The timing is purely coincidental.
Thank you!
Great post. We had someone in our community use dozens of fake profiles to make it appear that certain political candidates or fanpages had lots of interest and engagement – when in fact it was only one person.
I, too, used the “mutual friends” approach early on, but have since stopped. And I really like your “UnTrust” list idea. I’m definitely going to use it, and go back through my other lists more carefully.
Thanks for the reminder that this kind of manipulation and deception occurs. I think we sometimes forget what people are capable of.
I’ve seen a lot of that too, Kendra. But in those cases, it’s the marketer who is trying to deceive his own client, and padding results that don’t translate into anything (except for maybe a renewed service contract.)
But this is shadier, in my opinion.
Thanks for stopping in!
Really interesting. I had a similar thing with a real person who started mining all women with kids in this area to promote her products. I quickly unfriended and had to warn my friends who were quickly receiving friend requests. It wasn’t as icky and fake as this, but it still seemed wrong. I didn’t know her, but thought I did based on mutual friends. Once I realized what she was up to, I felt badly about my own friend list getting hacked. An important lesson, for sure.
Nicely sleuthed and documented!
Jeannie, at least the person who was doing this in your case was up front about it.
Many people with online profiles don’t mind being pitched to, they feel like they get great deals. And you know, I think it’s smart for people in sales-related professions to use these tools as an extension of their regular business communications.
I draw the line at sneaky, sleazy, underhanded and manipulative. And I don’t like the attitudes of openness that enable the Wolves.
Thank you!
Ike, you’ve shared with us all several very important lessons. As a professional once “stalked” online by a co-worker (who proceeded to manipulate and distort information for his own personal agenda), I know better than many the raw power we unwittingly provide others each day with our social, accessible, permanently available friend-ish overtures. As technology increasingly enables faster delivery and greater access, and as society and culture encourage distant contact that serves in lieu of traditional relationships, we, AND OUR GROWING CHILDREN, overlook the inherent risks. We normalize sharing and openness without much circumspection. We risk our safety, privacy, sense of propriety, and so much more. I’ve had to caution my early teen daughter about texts with friends (what’s understood between 2 today may be shared and misrepresented among many tomorrow) and Facebook status updates (you betcha I’m her friend, and I monitor from a distance).

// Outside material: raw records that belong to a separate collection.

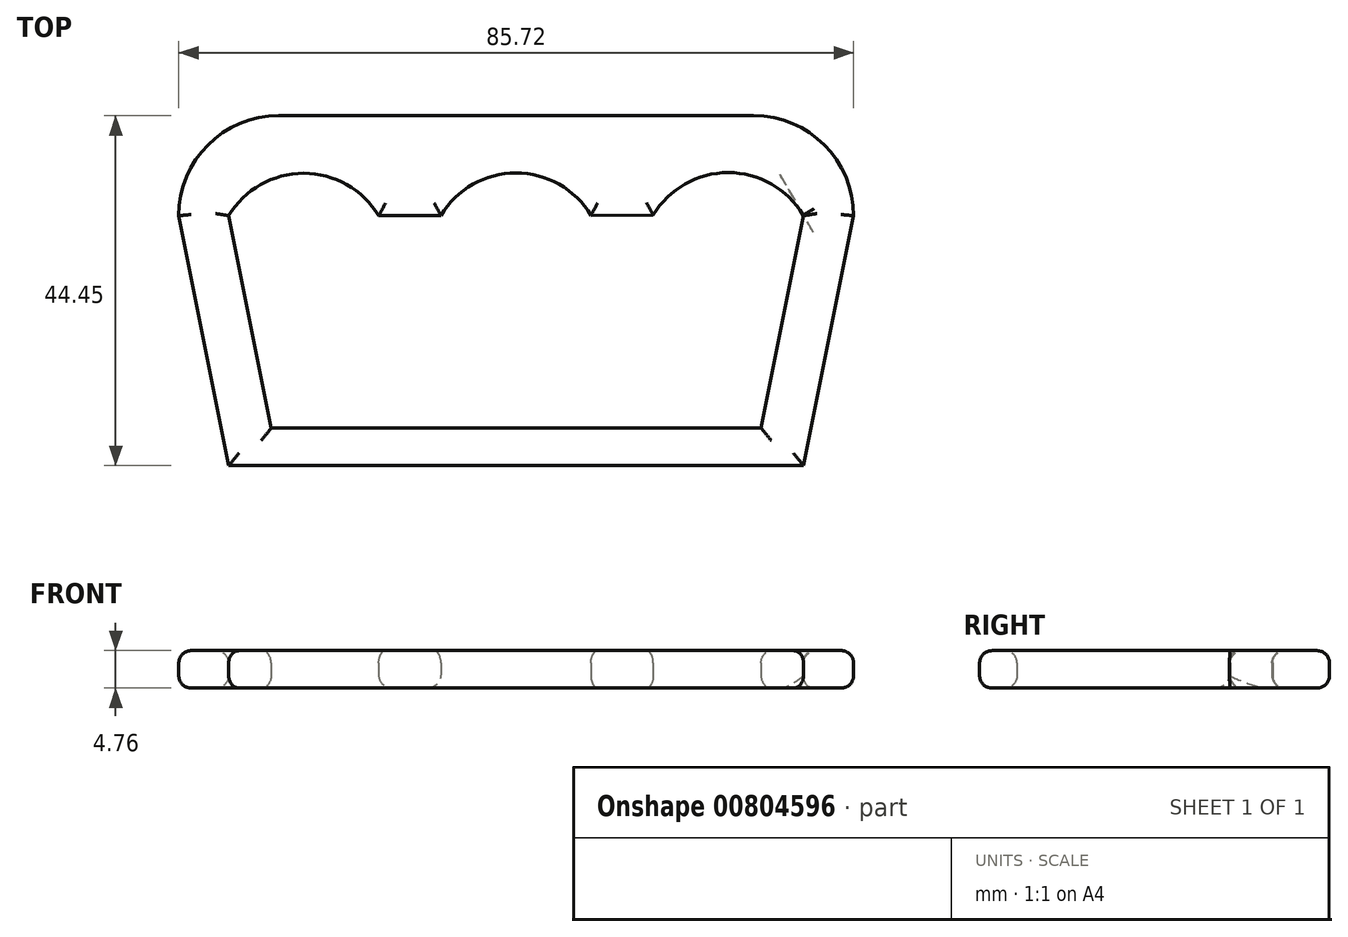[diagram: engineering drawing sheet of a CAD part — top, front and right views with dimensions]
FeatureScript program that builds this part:
annotation { "Feature Type Name" : "Feature", "Feature Type Description" : "" }
export const myFeature = defineFeature(function(context is Context, id is Id, definition is map)
    precondition{}
    {
        {
            var Q0;
            Q0=qCreatedBy(makeId("Top.planeOp"),FACE);
            var sketch = newSketch(context, id + "F0", { "sketchPlane" : qUnion([Q0])});
            skLineSegment(sketch, "E0.bottom", {"start": v(-36.51, -18.26) * mm, "end": v(36.51, -18.26) * mm});
            skLineSegment(sketch, "E0.top", {"start": v(-30.16, 26.2) * mm, "end": v(30.16, 26.2) * mm});
            skLineSegment(sketch, "E0.left", {"start": v(-42.86, 13.5) * mm, "end": v(-42.86, 13.5) * mm});
            skLineSegment(sketch, "E0.right", {"start": v(42.86, 13.5) * mm, "end": v(42.86, 13.5) * mm});
            skLineSegment(sketch, "E1.top", {"start": v(-31.11, -13.5) * mm, "end": v(31.11, -13.5) * mm});
            skPoint(sketch, "E1.middle", {"position": v(0, 0) * mm});
            skArc(sketch, "E2", {"start": v(-17.46, 13.5) * mm, "mid": v(-26.99, 18.88) * mm, "end": v(-36.51, 13.5) * mm});
            skLineSegment(sketch, "E3", {"start": v(-36.51, 13.5) * mm, "end": v(-31.11, -13.5) * mm});
            skLineSegment(sketch, "E4", {"start": v(-42.86, 13.5) * mm, "end": v(-36.51, -18.26) * mm});
            skLineSegment(sketch, "E5.MirrorCS", {"start": v(36.51, 13.5) * mm, "end": v(31.11, -13.5) * mm});
            skLineSegment(sketch, "E6.MirrorCS", {"start": v(42.86, 13.5) * mm, "end": v(36.51, -18.26) * mm});
            skArc(sketch, "E7.1.0.0", {"start": v(9.5, 13.54) * mm, "mid": v(-0.03, 18.93) * mm, "end": v(-9.55, 13.54) * mm});
            skArc(sketch, "E7.2.0.0", {"start": v(36.46, 13.58) * mm, "mid": v(26.94, 18.97) * mm, "end": v(17.41, 13.58) * mm});
            skLineSegment(sketch, "E7.direction1", {"start": v(-36.51, 13.5) * mm, "end": v(-9.55, 13.54) * mm, "construction": true});
            skLineSegment(sketch, "E8", {"start": v(36.46, 13.58) * mm, "end": v(36.51, 13.5) * mm});
            skLineSegment(sketch, "E9", {"start": v(-17.46, 13.5) * mm, "end": v(-9.55, 13.54) * mm});
            skLineSegment(sketch, "E10", {"start": v(9.5, 13.54) * mm, "end": v(17.41, 13.58) * mm});
            skPoint(sketch, "E11.visualSharp", {"position": v(-42.86, 26.2) * mm});
            skArc(sketch, "E11.filletArc", {"start": v(-30.16, 26.2) * mm, "mid": v(-39.14, 22.47) * mm, "end": v(-42.86, 13.5) * mm});
            skPoint(sketch, "E12.visualSharp", {"position": v(42.86, 26.2) * mm});
            skArc(sketch, "E12.filletArc", {"start": v(42.86, 13.5) * mm, "mid": v(39.14, 22.47) * mm, "end": v(30.16, 26.2) * mm});
            skSolve(sketch);
        }
        {
            var Q0;
            Q0=makeQuery(id+"F0.imprint","IMPRINT",FACE,{"disambiguationData":[TD([[makeQuery(id+"F0.imprint","IMPRINT",EDGE,{"derivedFrom":sQuery(id+"F0.wireOp",EDGE,"E0.bottom")}),1.0]])]});
            extrude(context, id + "F1", {"entities" : qUnion([Q0]), "depth" : 4.76 * mm, "offsetDistance" : 25.4 * mm});
        }
        {
            var Q0;
            Q0=makeQuery(id+"F1.opExtrude","CAP_EDGE",EDGE,{"disambiguationData":[OSD([sQuery(id+"F0.wireOp",EDGE,"E4")])],"isStart":false});
            var Q1;
            Q1=makeQuery(id+"F1.opExtrude","CAP_EDGE",EDGE,{"disambiguationData":[OSD([sQuery(id+"F0.wireOp",EDGE,"E11.filletArc")])],"isStart":false});
            var Q2;
            Q2=makeQuery(id+"F1.opExtrude","CAP_EDGE",EDGE,{"disambiguationData":[OSD([sQuery(id+"F0.wireOp",EDGE,"E0.top")])],"isStart":false});
            var Q3;
            Q3=makeQuery(id+"F1.opExtrude","CAP_EDGE",EDGE,{"disambiguationData":[OSD([sQuery(id+"F0.wireOp",EDGE,"E12.filletArc")])],"isStart":false});
            var Q4;
            Q4=makeQuery(id+"F1.opExtrude","CAP_EDGE",EDGE,{"disambiguationData":[OSD([sQuery(id+"F0.wireOp",EDGE,"E6.MirrorCS")])],"isStart":false});
            var Q5;
            Q5=makeQuery(id+"F1.opExtrude","CAP_EDGE",EDGE,{"disambiguationData":[OSD([sQuery(id+"F0.wireOp",EDGE,"E0.bottom")])],"isStart":false});
            var Q6;
            Q6=makeQuery(id+"F1.opExtrude","CAP_EDGE",EDGE,{"disambiguationData":[OSD([sQuery(id+"F0.wireOp",EDGE,"E0.bottom")])],"isStart":true});
            var Q7;
            Q7=makeQuery(id+"F1.opExtrude","CAP_EDGE",EDGE,{"disambiguationData":[OSD([sQuery(id+"F0.wireOp",EDGE,"E3")])],"isStart":false});
            var Q8;
            Q8=makeQuery(id+"F1.opExtrude","CAP_EDGE",EDGE,{"disambiguationData":[OSD([sQuery(id+"F0.wireOp",EDGE,"E1.top")])],"isStart":false});
            var Q9;
            Q9=makeQuery(id+"F1.opExtrude","CAP_EDGE",EDGE,{"disambiguationData":[OSD([sQuery(id+"F0.wireOp",EDGE,"E2")])],"isStart":false});
            var Q10;
            Q10=makeQuery(id+"F1.opExtrude","CAP_EDGE",EDGE,{"disambiguationData":[OSD([sQuery(id+"F0.wireOp",EDGE,"E9")])],"isStart":false});
            var Q11;
            Q11=makeQuery(id+"F1.opExtrude","CAP_EDGE",EDGE,{"disambiguationData":[OSD([sQuery(id+"F0.wireOp",EDGE,"E7.1.0.0")])],"isStart":false});
            var Q12;
            Q12=makeQuery(id+"F1.opExtrude","CAP_EDGE",EDGE,{"disambiguationData":[OSD([sQuery(id+"F0.wireOp",EDGE,"E10")])],"isStart":false});
            var Q13;
            Q13=makeQuery(id+"F1.opExtrude","CAP_EDGE",EDGE,{"disambiguationData":[OSD([sQuery(id+"F0.wireOp",EDGE,"E7.2.0.0")])],"isStart":false});
            var Q14;
            Q14=makeQuery(id+"F1.opExtrude","CAP_EDGE",EDGE,{"disambiguationData":[OSD([sQuery(id+"F0.wireOp",EDGE,"E5.MirrorCS")])],"isStart":false});
            var Q15;
            Q15=makeQuery(id+"F1.opExtrude","CAP_FACE",FACE,{"disambiguationData":[OSD([sQuery(id+"F0.wireOp",EDGE,"E0.bottom"),sQuery(id+"F0.wireOp",EDGE,"E0.top"),sQuery(id+"F0.wireOp",EDGE,"E1.top"),sQuery(id+"F0.wireOp",EDGE,"E2"),sQuery(id+"F0.wireOp",EDGE,"E3"),sQuery(id+"F0.wireOp",EDGE,"E4"),sQuery(id+"F0.wireOp",EDGE,"E5.MirrorCS"),sQuery(id+"F0.wireOp",EDGE,"E6.MirrorCS"),sQuery(id+"F0.wireOp",EDGE,"E7.1.0.0"),sQuery(id+"F0.wireOp",EDGE,"E7.2.0.0"),sQuery(id+"F0.wireOp",EDGE,"E8"),sQuery(id+"F0.wireOp",EDGE,"E9"),sQuery(id+"F0.wireOp",EDGE,"E10"),sQuery(id+"F0.wireOp",EDGE,"E11.filletArc"),sQuery(id+"F0.wireOp",EDGE,"E12.filletArc")])],"isStart":false});
            var Q16;
            Q16=makeQuery(id+"F1.opExtrude","CAP_EDGE",EDGE,{"disambiguationData":[OSD([sQuery(id+"F0.wireOp",EDGE,"E12.filletArc")])],"isStart":true});
            var Q17;
            Q17=makeQuery(id+"F1.opExtrude","CAP_EDGE",EDGE,{"disambiguationData":[OSD([sQuery(id+"F0.wireOp",EDGE,"E0.top")])],"isStart":true});
            var Q18;
            Q18=makeQuery(id+"F1.opExtrude","CAP_EDGE",EDGE,{"disambiguationData":[OSD([sQuery(id+"F0.wireOp",EDGE,"E6.MirrorCS")])],"isStart":true});
            var Q19;
            Q19=makeQuery(id+"F1.opExtrude","CAP_EDGE",EDGE,{"disambiguationData":[OSD([sQuery(id+"F0.wireOp",EDGE,"E5.MirrorCS")])],"isStart":true});
            var Q20;
            Q20=makeQuery(id+"F1.opExtrude","CAP_EDGE",EDGE,{"disambiguationData":[OSD([sQuery(id+"F0.wireOp",EDGE,"E1.top")])],"isStart":true});
            var Q21;
            Q21=makeQuery(id+"F1.opExtrude","CAP_EDGE",EDGE,{"disambiguationData":[OSD([sQuery(id+"F0.wireOp",EDGE,"E3")])],"isStart":true});
            var Q22;
            Q22=makeQuery(id+"F1.opExtrude","CAP_EDGE",EDGE,{"disambiguationData":[OSD([sQuery(id+"F0.wireOp",EDGE,"E4")])],"isStart":true});
            var Q23;
            Q23=makeQuery(id+"F1.opExtrude","CAP_EDGE",EDGE,{"disambiguationData":[OSD([sQuery(id+"F0.wireOp",EDGE,"E11.filletArc")])],"isStart":true});
            var Q24;
            Q24=makeQuery(id+"F1.opExtrude","CAP_EDGE",EDGE,{"disambiguationData":[OSD([sQuery(id+"F0.wireOp",EDGE,"E7.1.0.0")])],"isStart":true});
            var Q25;
            Q25=makeQuery(id+"F1.opExtrude","CAP_EDGE",EDGE,{"disambiguationData":[OSD([sQuery(id+"F0.wireOp",EDGE,"E10")])],"isStart":true});
            var Q26;
            Q26=makeQuery(id+"F1.opExtrude","CAP_EDGE",EDGE,{"disambiguationData":[OSD([sQuery(id+"F0.wireOp",EDGE,"E7.2.0.0")])],"isStart":true});
            var Q27;
            Q27=makeQuery(id+"F1.opExtrude","CAP_EDGE",EDGE,{"disambiguationData":[OSD([sQuery(id+"F0.wireOp",EDGE,"E2")])],"isStart":true});
            fillet(context, id + "F2", {"entities" : qUnion([Q0, Q1, Q2, Q3, Q4, Q5, Q6, Q7, Q8, Q9, Q10, Q11, Q12, Q13, Q14, Q15, Q16, Q17, Q18, Q19, Q20, Q21, Q22, Q23, Q24, Q25, Q26, Q27]), "radius" : 1.59 * mm, "tangentPropagation" : true, "allowEdgeOverflow" : false});
        }
    });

We’ve all read some horror stories and I hope you pardon me, but Don Henley’s old song “Dirty Laundry” comes to mind – we’re shocked but don’t see ourselves – because we’re much smarter and much more in control – in those situations. Wrong. Just wrong.
Thank you for digging into this, and for sharing. It’s a powerful story and you’re a gifted writer with a mind for putting puzzle pieces together. I’m fortunate to know you, if only from afar.
Gotta go try to figure out which list I’m on. Heh.
You’re on the Nice List, for now.
Santa most definitely scours Facebook for Naughty List material.
Thanks!
We’ve all been waiting for spammers to get past royal inheritance from Nigeria, Viagra schemes and clear abuses of the English language to try to dupe. This is a much more sophisticated exercise, and one that the conspiracy theorist in me wonders if there are much larger paid networks of folks who do this across other platforms. Yikes.
Oh, it’s not a theory:)
And let me know if you happen to uncover any examples of the Social Media Dark Arts along the way.